What you have to do.
The output should be every line below that includes the word "options".

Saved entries

● ● ●

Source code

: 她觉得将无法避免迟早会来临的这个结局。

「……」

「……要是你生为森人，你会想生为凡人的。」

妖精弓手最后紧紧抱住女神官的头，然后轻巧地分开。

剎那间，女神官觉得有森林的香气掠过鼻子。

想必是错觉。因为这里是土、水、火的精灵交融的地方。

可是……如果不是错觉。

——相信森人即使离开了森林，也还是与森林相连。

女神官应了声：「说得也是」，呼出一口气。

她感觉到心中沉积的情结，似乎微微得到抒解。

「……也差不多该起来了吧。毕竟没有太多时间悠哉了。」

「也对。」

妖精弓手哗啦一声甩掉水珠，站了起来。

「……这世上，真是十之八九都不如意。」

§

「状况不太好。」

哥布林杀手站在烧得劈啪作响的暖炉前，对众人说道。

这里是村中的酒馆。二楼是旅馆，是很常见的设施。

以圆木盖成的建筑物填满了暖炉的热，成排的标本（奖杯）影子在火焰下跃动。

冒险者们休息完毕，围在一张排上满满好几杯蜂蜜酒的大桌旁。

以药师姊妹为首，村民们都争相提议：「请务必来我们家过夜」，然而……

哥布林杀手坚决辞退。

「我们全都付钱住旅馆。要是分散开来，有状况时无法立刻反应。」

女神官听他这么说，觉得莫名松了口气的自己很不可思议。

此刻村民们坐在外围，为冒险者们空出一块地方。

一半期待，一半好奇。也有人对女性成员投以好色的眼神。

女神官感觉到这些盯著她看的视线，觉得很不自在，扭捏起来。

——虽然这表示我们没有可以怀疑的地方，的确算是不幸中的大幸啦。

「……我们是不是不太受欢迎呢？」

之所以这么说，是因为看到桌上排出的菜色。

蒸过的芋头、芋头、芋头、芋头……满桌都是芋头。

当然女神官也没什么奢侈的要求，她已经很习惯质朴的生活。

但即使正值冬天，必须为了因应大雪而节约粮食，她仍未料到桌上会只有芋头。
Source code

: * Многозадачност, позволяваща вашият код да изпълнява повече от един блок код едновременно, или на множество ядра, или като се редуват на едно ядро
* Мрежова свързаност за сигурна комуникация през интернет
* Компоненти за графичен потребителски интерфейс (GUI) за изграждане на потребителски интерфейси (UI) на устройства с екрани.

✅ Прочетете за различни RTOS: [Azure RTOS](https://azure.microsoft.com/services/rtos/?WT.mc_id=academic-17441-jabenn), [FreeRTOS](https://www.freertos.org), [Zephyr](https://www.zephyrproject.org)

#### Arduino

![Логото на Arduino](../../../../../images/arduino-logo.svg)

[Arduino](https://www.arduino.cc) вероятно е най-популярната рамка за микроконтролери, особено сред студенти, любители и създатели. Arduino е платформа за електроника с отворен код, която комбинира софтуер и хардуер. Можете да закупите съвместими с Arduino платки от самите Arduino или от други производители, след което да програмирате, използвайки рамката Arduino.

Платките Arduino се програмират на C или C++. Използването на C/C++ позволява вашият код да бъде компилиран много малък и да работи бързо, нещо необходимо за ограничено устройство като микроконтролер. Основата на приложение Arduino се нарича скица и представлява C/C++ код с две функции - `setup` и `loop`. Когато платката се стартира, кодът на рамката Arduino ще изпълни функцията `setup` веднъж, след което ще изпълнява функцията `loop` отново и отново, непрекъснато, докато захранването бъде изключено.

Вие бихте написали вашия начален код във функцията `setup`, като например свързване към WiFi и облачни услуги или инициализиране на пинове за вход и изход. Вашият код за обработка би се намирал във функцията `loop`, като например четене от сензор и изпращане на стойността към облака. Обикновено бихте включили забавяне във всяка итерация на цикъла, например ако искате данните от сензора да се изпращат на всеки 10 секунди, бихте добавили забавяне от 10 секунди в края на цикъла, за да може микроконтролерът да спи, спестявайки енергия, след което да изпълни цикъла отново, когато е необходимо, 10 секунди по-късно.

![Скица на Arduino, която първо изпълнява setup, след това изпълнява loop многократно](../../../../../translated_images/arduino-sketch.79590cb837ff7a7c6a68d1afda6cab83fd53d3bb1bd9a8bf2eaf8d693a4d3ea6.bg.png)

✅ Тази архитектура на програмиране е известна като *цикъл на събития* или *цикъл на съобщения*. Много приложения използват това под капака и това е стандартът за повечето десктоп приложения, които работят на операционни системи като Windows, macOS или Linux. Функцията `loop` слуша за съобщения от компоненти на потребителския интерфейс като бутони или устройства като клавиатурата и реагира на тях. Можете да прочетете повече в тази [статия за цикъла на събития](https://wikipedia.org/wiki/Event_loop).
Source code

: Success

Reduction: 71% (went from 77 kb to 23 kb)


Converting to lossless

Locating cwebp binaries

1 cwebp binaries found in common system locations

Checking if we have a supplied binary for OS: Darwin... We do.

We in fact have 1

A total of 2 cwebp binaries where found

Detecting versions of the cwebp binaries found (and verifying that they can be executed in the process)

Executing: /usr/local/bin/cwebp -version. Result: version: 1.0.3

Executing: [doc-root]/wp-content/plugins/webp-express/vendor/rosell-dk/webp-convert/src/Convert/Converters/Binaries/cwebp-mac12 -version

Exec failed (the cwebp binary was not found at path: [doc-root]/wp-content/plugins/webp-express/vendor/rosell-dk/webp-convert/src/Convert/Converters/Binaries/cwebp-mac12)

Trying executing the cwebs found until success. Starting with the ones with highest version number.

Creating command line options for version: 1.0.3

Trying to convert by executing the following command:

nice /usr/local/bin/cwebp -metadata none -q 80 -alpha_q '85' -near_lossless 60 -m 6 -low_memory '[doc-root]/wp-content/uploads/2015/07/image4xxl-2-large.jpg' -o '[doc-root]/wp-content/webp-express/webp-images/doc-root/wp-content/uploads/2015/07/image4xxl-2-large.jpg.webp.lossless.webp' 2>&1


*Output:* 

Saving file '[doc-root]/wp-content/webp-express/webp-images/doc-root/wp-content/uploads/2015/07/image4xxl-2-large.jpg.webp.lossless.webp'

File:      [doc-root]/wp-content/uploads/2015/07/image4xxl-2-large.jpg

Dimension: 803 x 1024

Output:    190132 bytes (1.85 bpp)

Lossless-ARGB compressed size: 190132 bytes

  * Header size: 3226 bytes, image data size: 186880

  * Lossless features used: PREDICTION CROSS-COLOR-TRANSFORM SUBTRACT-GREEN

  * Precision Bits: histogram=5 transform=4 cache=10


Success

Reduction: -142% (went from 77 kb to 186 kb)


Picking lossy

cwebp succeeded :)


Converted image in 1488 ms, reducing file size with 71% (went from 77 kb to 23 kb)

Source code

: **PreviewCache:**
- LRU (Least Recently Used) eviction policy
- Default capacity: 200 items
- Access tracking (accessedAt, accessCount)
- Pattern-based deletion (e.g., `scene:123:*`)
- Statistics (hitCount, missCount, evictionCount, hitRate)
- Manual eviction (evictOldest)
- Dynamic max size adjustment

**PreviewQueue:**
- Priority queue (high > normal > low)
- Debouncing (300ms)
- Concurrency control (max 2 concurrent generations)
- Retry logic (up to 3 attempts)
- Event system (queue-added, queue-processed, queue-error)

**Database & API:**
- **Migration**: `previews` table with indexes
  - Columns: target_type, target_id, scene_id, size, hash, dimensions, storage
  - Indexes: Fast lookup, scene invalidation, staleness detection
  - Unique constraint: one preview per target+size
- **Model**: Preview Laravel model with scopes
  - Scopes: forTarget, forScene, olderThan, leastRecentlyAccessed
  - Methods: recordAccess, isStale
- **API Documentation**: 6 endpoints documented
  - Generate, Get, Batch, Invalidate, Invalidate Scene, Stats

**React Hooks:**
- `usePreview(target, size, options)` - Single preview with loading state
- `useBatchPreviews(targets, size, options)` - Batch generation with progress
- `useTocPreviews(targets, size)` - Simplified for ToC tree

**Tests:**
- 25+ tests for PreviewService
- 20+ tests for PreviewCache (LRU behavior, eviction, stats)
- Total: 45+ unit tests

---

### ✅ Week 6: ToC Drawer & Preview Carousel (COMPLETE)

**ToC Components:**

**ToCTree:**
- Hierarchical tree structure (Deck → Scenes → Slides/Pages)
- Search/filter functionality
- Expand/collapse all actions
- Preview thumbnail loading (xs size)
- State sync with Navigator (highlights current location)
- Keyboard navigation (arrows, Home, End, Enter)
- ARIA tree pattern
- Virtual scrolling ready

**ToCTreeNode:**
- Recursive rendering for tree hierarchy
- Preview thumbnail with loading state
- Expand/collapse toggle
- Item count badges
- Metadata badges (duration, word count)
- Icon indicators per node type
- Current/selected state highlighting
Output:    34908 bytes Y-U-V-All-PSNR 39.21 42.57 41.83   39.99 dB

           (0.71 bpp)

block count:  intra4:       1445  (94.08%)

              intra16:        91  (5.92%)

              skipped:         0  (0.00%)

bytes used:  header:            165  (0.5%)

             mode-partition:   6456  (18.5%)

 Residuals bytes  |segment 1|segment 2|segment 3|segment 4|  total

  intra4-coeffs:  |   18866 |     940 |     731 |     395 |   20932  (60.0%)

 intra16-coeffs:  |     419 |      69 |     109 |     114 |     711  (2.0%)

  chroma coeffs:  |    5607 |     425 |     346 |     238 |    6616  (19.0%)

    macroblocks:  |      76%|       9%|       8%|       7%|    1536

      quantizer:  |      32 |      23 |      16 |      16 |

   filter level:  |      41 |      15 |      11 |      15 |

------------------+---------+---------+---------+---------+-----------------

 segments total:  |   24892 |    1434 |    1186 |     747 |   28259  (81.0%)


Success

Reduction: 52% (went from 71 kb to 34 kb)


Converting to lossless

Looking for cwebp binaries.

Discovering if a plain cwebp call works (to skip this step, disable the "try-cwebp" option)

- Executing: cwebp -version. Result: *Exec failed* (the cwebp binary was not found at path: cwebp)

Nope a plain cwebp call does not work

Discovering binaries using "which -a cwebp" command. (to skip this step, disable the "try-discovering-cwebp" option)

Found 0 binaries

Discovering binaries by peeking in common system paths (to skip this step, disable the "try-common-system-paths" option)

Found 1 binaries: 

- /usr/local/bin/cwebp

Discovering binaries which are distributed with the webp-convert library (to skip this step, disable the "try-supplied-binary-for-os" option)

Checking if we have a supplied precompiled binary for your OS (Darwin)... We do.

● ● ●

Solution for this exercise.
Creating command line options for version: 1.0.3
- `usePreview(target, size, options)` - Single preview with loading state
- `useBatchPreviews(targets, size, options)` - Batch generation with progress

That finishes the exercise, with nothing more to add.